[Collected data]

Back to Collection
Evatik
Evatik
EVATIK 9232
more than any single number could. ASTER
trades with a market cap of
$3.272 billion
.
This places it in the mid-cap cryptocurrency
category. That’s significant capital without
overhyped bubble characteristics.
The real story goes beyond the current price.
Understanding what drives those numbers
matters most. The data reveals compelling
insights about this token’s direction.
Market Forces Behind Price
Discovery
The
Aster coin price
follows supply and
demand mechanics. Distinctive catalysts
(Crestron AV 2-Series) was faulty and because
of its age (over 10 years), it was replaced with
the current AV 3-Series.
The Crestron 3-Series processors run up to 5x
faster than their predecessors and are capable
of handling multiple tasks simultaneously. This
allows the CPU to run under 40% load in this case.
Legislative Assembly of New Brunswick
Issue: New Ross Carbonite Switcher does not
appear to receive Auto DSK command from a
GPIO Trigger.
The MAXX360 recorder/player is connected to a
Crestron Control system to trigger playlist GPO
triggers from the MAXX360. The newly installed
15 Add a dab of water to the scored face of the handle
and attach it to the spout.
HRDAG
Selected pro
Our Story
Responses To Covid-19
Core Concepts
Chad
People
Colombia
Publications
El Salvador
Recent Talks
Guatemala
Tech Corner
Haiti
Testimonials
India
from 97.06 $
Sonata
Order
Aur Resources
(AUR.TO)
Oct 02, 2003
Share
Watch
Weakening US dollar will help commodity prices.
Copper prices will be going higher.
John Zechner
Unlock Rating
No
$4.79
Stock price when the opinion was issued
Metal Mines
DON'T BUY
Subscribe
* * *
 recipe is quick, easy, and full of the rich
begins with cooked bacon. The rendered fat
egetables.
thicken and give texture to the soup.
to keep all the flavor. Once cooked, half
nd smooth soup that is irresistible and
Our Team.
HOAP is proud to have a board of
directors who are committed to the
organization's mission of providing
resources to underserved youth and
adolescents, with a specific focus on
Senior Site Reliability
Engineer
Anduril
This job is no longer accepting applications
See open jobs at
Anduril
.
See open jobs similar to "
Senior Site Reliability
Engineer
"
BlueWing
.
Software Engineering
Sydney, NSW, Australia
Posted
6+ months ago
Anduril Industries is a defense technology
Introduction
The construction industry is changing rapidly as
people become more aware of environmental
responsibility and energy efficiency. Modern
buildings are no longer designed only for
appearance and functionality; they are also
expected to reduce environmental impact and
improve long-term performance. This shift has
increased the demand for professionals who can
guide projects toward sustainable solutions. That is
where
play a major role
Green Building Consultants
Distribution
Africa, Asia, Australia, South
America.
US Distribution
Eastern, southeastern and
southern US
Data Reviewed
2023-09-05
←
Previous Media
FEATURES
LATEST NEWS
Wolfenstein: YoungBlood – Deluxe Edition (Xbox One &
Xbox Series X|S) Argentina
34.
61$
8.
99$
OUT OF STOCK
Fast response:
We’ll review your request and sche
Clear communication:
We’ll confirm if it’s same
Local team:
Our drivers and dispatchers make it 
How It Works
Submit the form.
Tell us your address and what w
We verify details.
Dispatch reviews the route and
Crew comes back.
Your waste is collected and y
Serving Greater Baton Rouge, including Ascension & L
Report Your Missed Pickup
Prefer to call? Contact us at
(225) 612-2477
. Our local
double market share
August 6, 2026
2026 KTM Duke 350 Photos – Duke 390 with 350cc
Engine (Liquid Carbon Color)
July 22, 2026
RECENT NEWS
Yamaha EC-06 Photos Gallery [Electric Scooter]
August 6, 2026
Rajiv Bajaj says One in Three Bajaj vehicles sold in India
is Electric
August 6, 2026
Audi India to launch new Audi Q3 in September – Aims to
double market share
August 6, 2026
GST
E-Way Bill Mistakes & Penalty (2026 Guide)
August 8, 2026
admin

### Task details
Take every line above carrying "jobs" and return it.

### The answer
See open jobs at
See open jobs similar to "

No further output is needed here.